**KUTIPAN SUMBER:**
*-*-*

JAKARTA -- Presiden Susilo Bambang Yudhoyono (SBY) menegaskan, Indonesia harus mempertahankan sistem pemilihan kepala daerah secara langsung oleh rakyat. Ia pun meminta Partai Demokrat di DPR tidak sekadar ikut-ikutan partai lain dalam pembahasan RUU Pilkada. "Mudah-mudahan satu dua hari ini kami memiliki posisi tepat, kami tidak akan ikut-ikutan," kata SBY dalam keterangannya yang diunggah melalui media sosial, Ahad (14/9) malam.
Menurut SBY, tidak tepat jika saat ini banyak pihak yang menilai bahwa dialah orang yang paling bertanggung jawab atas polemik RUU Pilkada. RUU Pilkada memang inisiatif dan disusun oleh pemerintah, dan posisinya saat ini adalah menunggu kondisi DPR yang masih terbelah. "Saya khawatir voting nanti di tingkat parlemen pokoknya yang satu kubu A pokoknya yang satu kubu B," kata SBY menyayangkan.
Salah satu opsi yang sedang dipertimbangkan oleh Partai Demokrat, kata SBY, adalah mempertahankan pemilihan kepala daerah secara langsung kecuali untuk jabatan gubernur. Alasannya, pilkada langsung selama 10 tahun belakangan tetap memiliki ekses negatif. SBY menyebutkan praktik politik uang, konflik horizontal, dan pecah kongsinya pasangan terpilih di tengah jalan di antara dampak negatif itu. "Ada kok kelemahannya, itu yang kita perbaiki."
Anggota Fraksi Partai Demokrasi Indonesia (PDIP) Eva Kusuma Sundari menyambut positif tawaran opsi SBY atas RUU Pilkada. Menurut Eva, usulan SBY pantas dipertimbangkan oleh DPR atau bahkan disetujui. "Bisa, bisa, logikanya kan bupati dan wali kota itu langsung ke otonomi, kalau gubernur itu wakil pemerintah pusat di provinsi," kata Eva.

*-*-*

**LATIHAN SOAL:**
1. Salin bagian berita RUU Pilkada di atas, mulai dari "JAKARTA -- Presiden" dan berakhir pada "Ahad (14/9) malam.".
2. Menurut berita RUU Pilkada di atas, mengapa Partai Demokrat mempertimbangkan opsi mempertahankan pemilihan kepala daerah secara langsung kecuali untuk jabatan gubernur? Jelaskan dalam satu sampai tiga kalimat.
3. Berdasarkan berita RUU Pilkada di atas, kapan SBY menyampaikan keterangannya melalui media sosial?

**BAHAN YANG DISEDIAKAN:**
*-*-*

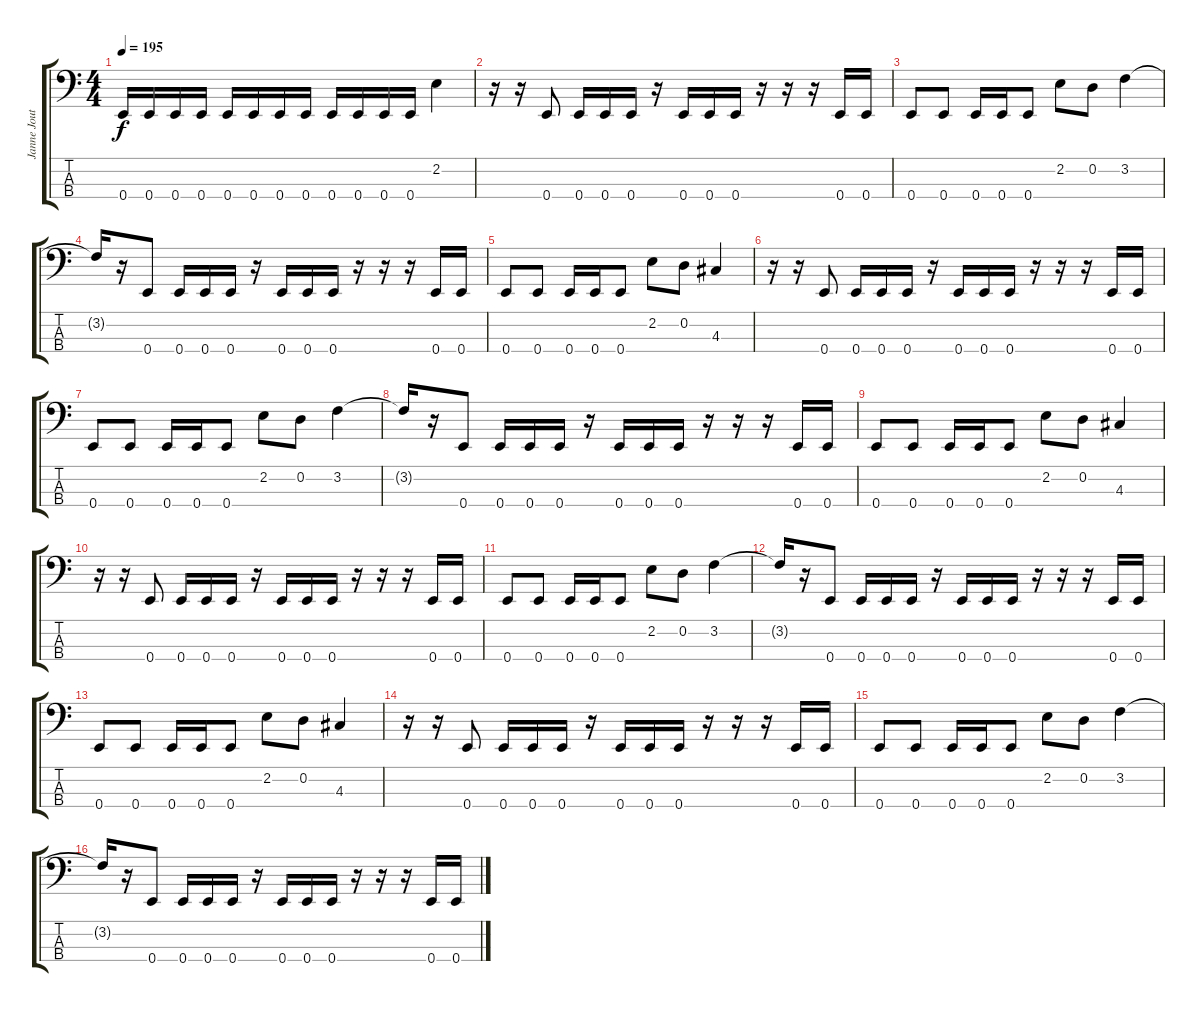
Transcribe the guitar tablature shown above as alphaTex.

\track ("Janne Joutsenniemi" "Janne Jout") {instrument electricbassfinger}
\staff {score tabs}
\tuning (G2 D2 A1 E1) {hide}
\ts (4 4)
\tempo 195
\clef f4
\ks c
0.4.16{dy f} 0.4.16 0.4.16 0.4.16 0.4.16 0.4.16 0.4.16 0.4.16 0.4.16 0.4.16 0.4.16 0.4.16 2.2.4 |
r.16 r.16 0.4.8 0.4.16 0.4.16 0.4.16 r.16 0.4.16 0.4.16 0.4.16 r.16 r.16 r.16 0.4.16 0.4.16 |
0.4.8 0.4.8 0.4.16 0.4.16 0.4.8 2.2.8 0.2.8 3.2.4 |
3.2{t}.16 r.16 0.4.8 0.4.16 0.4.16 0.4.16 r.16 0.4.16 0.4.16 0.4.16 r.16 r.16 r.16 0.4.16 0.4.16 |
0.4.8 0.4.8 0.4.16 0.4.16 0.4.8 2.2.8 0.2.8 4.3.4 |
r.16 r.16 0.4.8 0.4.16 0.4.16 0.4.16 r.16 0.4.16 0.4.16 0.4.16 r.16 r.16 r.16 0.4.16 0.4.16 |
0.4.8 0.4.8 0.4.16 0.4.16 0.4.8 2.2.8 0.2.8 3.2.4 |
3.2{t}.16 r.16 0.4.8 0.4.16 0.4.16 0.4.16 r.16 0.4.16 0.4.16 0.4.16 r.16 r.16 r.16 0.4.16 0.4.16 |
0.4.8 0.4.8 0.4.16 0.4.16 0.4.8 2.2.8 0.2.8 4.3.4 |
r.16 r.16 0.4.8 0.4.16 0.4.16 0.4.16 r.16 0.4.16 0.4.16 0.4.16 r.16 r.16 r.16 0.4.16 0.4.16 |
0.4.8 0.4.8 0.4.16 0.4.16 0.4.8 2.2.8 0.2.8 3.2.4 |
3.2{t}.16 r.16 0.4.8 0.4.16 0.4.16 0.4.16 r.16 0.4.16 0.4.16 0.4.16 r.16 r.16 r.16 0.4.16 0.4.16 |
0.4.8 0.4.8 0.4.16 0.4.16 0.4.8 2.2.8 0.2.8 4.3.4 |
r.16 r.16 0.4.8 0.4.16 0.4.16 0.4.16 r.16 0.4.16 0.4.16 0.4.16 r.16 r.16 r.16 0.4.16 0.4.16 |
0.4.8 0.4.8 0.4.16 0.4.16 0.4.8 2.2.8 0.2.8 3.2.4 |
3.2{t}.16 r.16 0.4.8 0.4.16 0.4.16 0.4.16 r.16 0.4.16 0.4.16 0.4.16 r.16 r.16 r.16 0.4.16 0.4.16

*-*-*

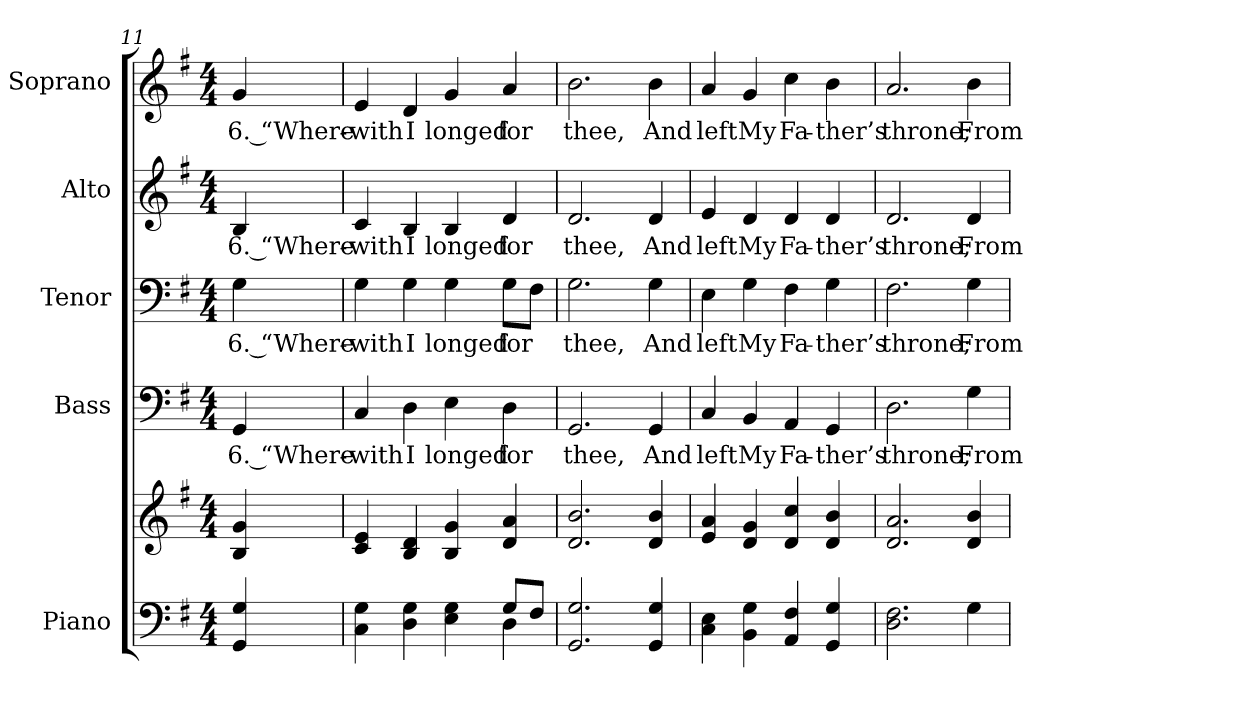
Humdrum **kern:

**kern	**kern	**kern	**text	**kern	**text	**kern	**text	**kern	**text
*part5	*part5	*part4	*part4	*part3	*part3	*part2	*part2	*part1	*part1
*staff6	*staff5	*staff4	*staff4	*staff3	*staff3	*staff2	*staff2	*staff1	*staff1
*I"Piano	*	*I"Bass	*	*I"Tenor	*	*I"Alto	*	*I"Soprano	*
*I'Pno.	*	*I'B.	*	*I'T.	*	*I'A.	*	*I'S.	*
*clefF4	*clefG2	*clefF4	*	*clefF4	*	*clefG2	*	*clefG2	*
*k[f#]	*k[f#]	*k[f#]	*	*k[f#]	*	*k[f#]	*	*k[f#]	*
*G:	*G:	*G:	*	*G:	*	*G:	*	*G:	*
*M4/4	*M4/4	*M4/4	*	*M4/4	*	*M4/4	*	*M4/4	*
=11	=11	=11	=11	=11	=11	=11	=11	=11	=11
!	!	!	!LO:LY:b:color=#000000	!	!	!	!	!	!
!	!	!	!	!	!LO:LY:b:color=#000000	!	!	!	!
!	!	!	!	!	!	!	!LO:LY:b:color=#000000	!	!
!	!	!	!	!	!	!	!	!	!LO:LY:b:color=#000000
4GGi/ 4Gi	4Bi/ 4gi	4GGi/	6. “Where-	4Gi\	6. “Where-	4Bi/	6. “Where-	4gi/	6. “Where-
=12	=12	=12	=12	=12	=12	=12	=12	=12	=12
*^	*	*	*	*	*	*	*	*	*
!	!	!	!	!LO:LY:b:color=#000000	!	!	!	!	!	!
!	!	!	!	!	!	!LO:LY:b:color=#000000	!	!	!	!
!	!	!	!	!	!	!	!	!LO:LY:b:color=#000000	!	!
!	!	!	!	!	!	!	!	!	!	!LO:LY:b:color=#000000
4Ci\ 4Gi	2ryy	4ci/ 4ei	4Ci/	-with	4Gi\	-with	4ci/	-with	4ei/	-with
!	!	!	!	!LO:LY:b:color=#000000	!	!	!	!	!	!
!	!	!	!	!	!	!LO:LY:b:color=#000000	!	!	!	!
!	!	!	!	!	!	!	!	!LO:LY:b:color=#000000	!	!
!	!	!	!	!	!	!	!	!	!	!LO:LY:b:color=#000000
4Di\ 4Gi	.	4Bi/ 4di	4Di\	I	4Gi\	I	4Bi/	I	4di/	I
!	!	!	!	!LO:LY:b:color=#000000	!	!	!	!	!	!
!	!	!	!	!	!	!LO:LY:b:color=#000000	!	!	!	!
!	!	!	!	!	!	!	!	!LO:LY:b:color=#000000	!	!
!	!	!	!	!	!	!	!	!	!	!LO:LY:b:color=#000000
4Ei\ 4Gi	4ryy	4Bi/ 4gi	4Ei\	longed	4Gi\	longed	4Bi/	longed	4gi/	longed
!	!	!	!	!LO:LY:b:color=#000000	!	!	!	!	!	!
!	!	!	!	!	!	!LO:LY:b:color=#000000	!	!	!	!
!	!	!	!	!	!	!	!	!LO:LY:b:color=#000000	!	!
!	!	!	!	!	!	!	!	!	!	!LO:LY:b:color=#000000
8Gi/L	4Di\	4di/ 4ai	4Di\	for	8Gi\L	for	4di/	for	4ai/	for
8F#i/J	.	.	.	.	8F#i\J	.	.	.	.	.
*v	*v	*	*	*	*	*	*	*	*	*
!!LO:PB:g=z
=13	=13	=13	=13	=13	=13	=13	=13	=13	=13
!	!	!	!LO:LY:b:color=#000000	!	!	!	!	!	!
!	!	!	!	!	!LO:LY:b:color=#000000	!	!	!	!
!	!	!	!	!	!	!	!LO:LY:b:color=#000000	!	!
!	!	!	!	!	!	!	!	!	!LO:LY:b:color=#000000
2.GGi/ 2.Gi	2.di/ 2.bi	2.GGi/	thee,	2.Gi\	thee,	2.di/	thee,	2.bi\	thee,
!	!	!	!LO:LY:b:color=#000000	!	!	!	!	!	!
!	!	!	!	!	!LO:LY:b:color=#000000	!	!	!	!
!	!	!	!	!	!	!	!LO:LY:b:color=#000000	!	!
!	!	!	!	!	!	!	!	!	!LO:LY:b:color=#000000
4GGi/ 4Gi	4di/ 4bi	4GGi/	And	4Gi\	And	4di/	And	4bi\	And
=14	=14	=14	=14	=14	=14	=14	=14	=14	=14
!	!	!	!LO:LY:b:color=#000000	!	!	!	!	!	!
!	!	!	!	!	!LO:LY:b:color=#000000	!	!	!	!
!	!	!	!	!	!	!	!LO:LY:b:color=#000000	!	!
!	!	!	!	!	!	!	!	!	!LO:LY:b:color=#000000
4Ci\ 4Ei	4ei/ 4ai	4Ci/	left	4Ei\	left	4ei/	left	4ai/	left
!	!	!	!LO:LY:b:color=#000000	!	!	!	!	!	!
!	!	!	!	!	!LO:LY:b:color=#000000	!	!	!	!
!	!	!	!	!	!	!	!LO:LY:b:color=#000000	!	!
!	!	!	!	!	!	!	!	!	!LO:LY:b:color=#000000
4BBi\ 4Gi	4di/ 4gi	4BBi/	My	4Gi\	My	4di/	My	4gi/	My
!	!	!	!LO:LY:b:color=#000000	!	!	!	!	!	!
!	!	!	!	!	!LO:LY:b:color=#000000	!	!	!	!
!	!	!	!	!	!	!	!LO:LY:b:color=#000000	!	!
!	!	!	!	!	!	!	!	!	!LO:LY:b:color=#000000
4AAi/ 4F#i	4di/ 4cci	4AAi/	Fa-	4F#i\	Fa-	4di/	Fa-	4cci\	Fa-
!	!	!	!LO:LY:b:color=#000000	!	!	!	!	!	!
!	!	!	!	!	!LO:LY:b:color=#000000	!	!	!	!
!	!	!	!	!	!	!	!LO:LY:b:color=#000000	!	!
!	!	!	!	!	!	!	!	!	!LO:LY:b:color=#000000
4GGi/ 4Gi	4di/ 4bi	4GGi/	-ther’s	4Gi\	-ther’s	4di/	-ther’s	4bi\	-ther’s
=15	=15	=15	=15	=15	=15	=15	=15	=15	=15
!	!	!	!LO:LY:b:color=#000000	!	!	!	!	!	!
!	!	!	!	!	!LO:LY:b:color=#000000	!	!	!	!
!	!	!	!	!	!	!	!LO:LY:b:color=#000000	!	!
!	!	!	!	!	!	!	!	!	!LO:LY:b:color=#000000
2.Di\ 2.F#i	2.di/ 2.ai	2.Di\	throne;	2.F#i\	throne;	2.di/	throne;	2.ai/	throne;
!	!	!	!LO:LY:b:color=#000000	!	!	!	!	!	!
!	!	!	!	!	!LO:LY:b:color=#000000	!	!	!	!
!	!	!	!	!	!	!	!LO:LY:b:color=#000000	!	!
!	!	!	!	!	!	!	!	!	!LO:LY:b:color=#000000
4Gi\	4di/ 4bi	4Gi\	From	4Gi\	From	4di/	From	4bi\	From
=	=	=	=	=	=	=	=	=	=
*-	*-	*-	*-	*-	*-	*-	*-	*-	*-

*-*-*

**KUNCI JAWABAN:**
1.
JAKARTA -- Presiden Susilo Bambang Yudhoyono (SBY) menegaskan, Indonesia harus mempertahankan sistem pemilihan kepala daerah secara langsung oleh rakyat. Ia pun meminta Partai Demokrat di DPR tidak sekadar ikut-ikutan partai lain dalam pembahasan RUU Pilkada. "Mudah-mudahan satu dua hari ini kami memiliki posisi tepat, kami tidak akan ikut-ikutan," kata SBY dalam keterangannya yang diunggah melalui media sosial, Ahad (14/9) malam.

2. Partai Demokrat mempertimbangkan opsi itu karena pilkada langsung selama 10 tahun belakangan tetap memiliki ekses negatif. Dampak negatif yang disebutkan SBY antara lain praktik politik uang, konflik horizontal, dan pecah kongsinya pasangan terpilih di tengah jalan.

3. Pada Ahad (14/9) malam.